The defence applied in a pre-trial motion to cross-examine her on her other sexual activity as a way to attempt to refute the proposition that R.V. had impregnated her during the sexual assault. However, the judge hearing the application refused to allow the cross-examination.

‘Patently unfair outcome’

In October 2016, Judge Robert Gee convicted R.V. after upholding the earlier ruling as binding on him.

Both those decisions were in error, the Appeal Court said. 

While the prosecution did not dispute the relevance of questioning the teen about whether others might have made her
pregnant, it argued the proposed defence questioning would have been excessive.

“The Crown’s position amounted to this: ‘We say you are the only one who could have impregnated the complainant but you are not allowed to question her about whether this is true’,” the Appeal Court said. “This is a patently unfair outcome that cannot be justified in the circumstances of this case.”

The higher court said the pre-trial judge was wrong in finding that R.V.’s attempt to question the teen amounted to a “fishing expedition” despite knowing exactly what the cross-examination would have entailed.

‘A substantial wrong’

“The urgency of vetting the Crown’s paternity allegation during trial was simply too great, and there was nothing in the
circumstances of this case to diminish it,” the Appeal Court said.

“The prejudice to the administration of justice of permitting the cross-examination, although real, was not intense enough to overcome that need.”
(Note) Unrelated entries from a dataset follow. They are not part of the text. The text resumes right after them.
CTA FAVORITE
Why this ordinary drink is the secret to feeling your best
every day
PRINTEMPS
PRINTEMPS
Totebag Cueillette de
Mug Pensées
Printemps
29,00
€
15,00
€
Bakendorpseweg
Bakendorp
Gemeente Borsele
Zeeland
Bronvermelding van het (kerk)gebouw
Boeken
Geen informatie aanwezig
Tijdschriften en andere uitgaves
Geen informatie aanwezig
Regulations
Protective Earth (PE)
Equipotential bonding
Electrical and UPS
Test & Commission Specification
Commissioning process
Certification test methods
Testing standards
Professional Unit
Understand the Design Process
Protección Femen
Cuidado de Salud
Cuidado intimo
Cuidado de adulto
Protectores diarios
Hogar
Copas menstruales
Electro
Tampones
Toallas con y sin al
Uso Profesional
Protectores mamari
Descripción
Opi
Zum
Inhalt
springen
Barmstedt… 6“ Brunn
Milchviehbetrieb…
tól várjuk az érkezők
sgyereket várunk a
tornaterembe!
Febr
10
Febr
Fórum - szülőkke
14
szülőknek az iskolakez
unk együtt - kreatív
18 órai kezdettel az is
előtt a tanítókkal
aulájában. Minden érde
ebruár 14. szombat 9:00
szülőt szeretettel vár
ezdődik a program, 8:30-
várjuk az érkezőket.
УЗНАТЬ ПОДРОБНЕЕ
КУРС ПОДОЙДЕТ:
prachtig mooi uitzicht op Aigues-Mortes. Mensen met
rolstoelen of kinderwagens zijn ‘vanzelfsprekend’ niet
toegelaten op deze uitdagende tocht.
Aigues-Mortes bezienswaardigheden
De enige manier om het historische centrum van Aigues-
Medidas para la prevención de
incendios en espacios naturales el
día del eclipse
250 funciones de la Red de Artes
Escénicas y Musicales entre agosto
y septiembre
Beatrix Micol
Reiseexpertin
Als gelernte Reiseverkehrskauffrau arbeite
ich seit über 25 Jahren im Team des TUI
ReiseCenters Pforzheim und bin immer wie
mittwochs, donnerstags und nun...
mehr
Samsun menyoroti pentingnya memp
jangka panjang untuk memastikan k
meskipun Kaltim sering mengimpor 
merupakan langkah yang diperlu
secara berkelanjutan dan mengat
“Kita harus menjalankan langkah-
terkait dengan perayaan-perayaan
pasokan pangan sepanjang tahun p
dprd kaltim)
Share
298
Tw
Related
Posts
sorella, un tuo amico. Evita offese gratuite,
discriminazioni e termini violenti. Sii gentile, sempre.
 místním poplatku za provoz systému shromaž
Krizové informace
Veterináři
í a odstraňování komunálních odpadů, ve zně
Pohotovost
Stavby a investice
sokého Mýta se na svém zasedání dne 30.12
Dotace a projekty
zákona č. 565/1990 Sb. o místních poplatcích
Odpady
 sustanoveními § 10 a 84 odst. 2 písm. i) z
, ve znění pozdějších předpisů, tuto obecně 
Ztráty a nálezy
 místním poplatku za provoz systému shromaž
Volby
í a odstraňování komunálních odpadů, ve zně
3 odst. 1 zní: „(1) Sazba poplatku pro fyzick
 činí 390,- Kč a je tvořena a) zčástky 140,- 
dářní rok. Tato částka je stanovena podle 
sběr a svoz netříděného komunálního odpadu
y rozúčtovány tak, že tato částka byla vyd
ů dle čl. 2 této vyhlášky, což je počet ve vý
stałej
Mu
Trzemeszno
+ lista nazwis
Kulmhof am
The Appeal Court also rejected the prosecution’s argument that R.V.’s lawyer had nevertheless managed a solid defence by skirting the cross-examination ruling and asking the complainant about her virginity.

While the questions were improper and should not have been allowed, the ruling still prevented the defence from asking further relevant questions, the court said. 

“What occurred was not a fair substitute for the cross-examination that should have been allowed,” the Appeal Court
said. “A substantial wrong or miscarriage of justice occurred.”